Instruction:
Return exactly the run of lines that begins at the line containing "(201, 748) none" and ends at the last line of the material below; pictures stay out.

Supplied information:

========

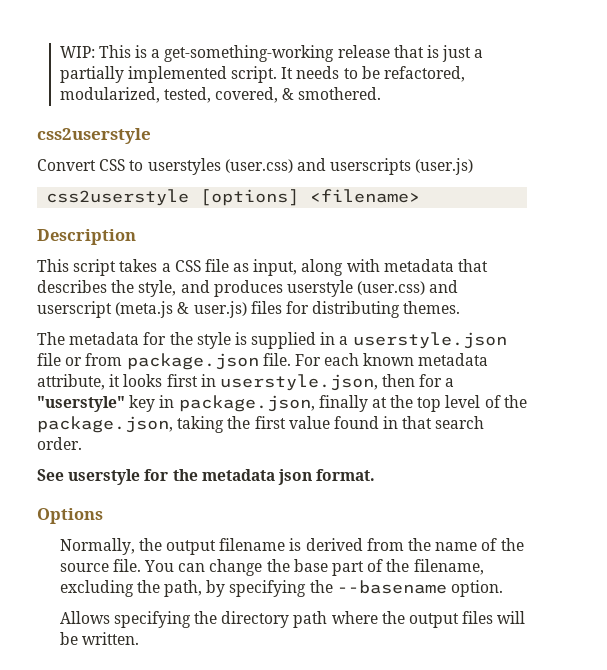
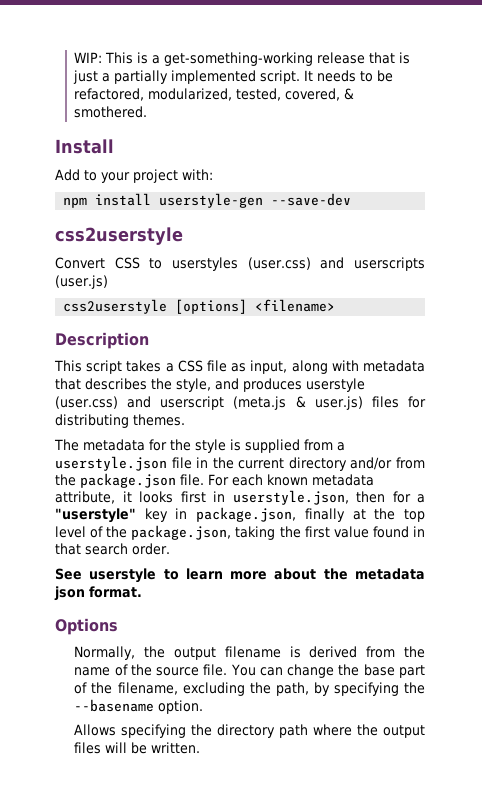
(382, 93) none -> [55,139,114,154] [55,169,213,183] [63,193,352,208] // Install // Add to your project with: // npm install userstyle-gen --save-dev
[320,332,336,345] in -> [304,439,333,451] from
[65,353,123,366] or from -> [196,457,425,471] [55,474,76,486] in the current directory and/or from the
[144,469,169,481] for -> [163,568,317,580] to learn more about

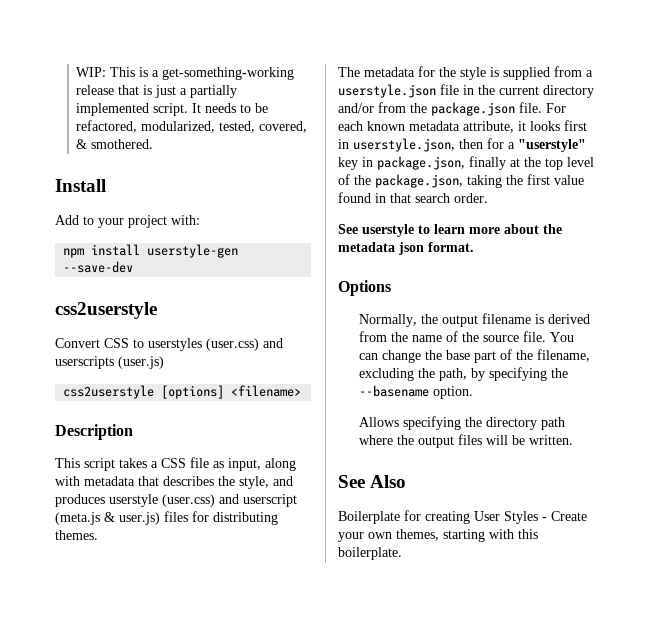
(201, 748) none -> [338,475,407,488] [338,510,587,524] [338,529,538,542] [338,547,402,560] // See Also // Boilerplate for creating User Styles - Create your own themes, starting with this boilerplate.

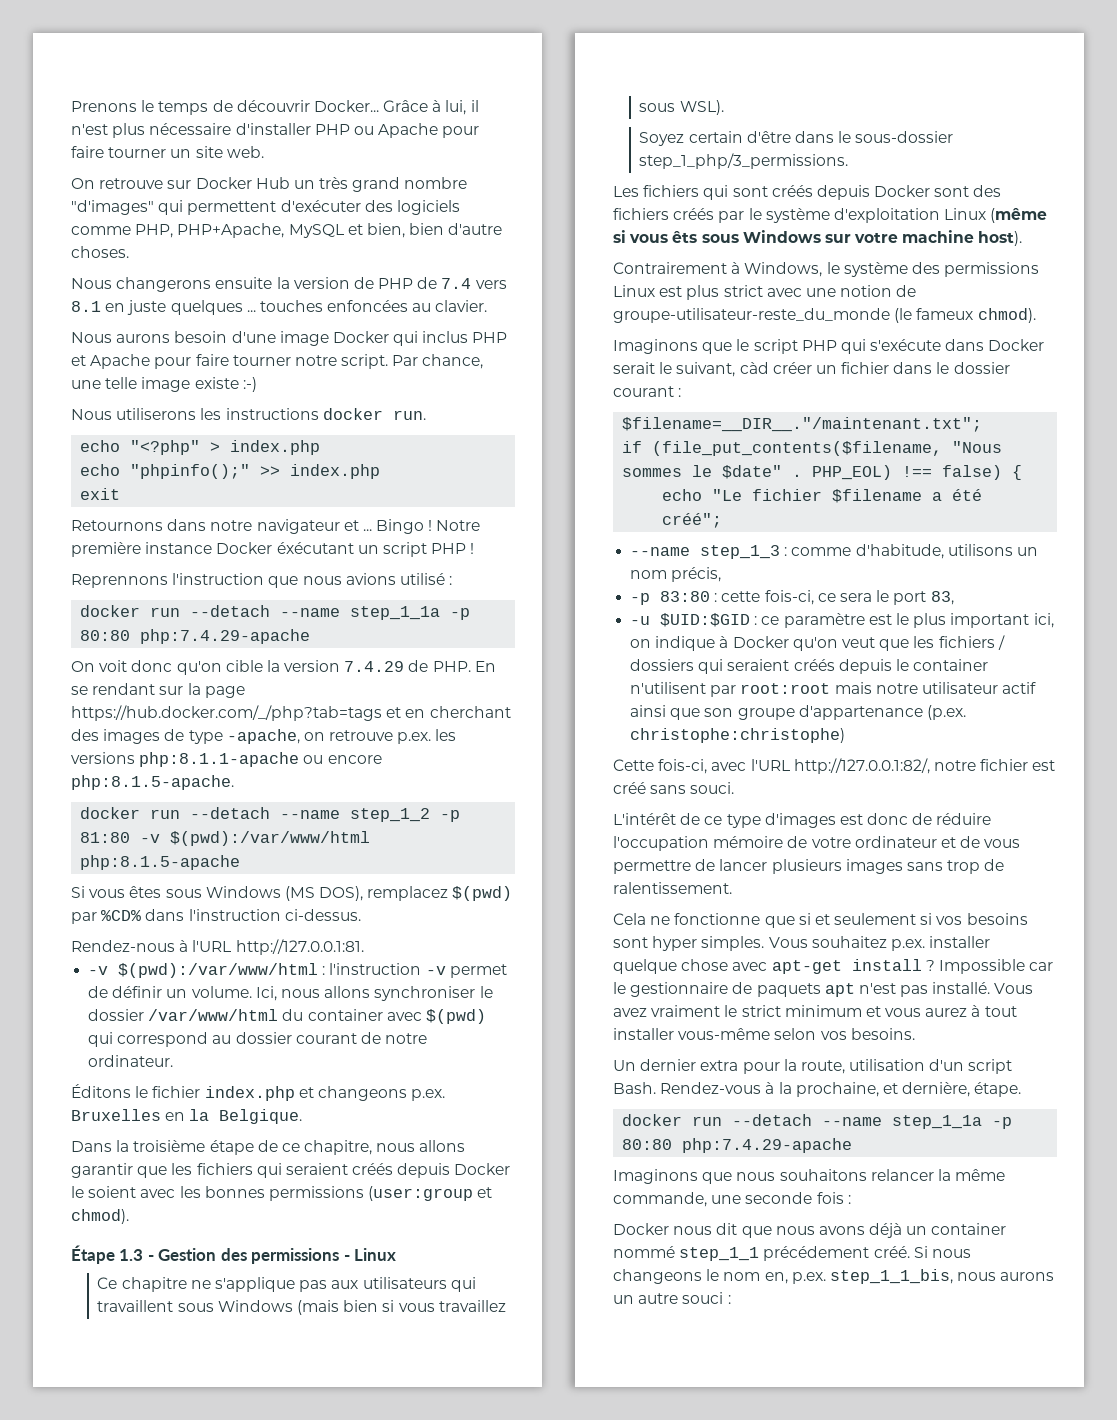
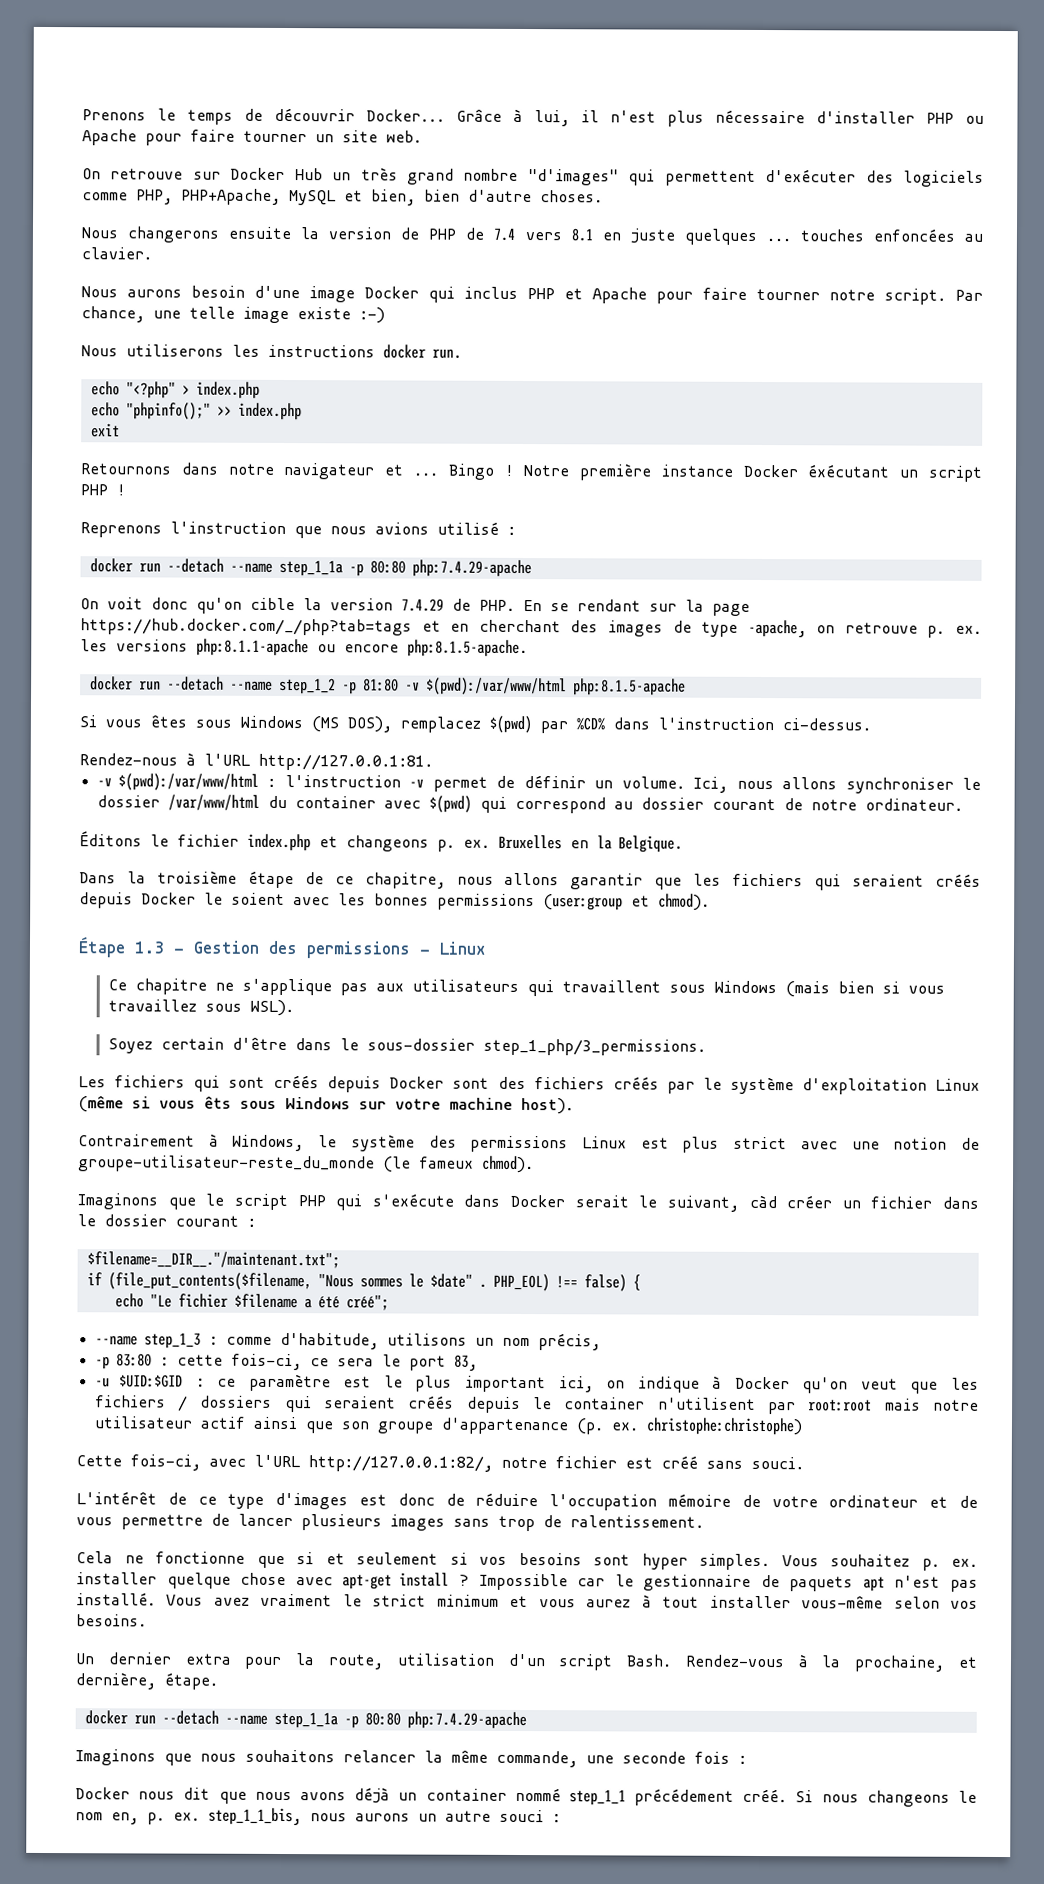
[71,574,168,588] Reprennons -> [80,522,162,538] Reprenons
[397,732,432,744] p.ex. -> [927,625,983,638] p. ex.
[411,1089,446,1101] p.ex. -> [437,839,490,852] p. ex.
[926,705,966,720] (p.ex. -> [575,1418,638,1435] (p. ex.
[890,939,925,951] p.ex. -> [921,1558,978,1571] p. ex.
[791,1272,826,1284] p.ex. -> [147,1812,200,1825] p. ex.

========

Answer to this task:
(201, 748) none -> [338,475,407,488] [338,510,587,524] [338,529,538,542] [338,547,402,560] // See Also // Boilerplate for creating User Styles - Create your own themes, starting with this boilerplate.

[71,574,168,588] Reprennons -> [80,522,162,538] Reprenons
[397,732,432,744] p.ex. -> [927,625,983,638] p. ex.
[411,1089,446,1101] p.ex. -> [437,839,490,852] p. ex.
[926,705,966,720] (p.ex. -> [575,1418,638,1435] (p. ex.
[890,939,925,951] p.ex. -> [921,1558,978,1571] p. ex.
[791,1272,826,1284] p.ex. -> [147,1812,200,1825] p. ex.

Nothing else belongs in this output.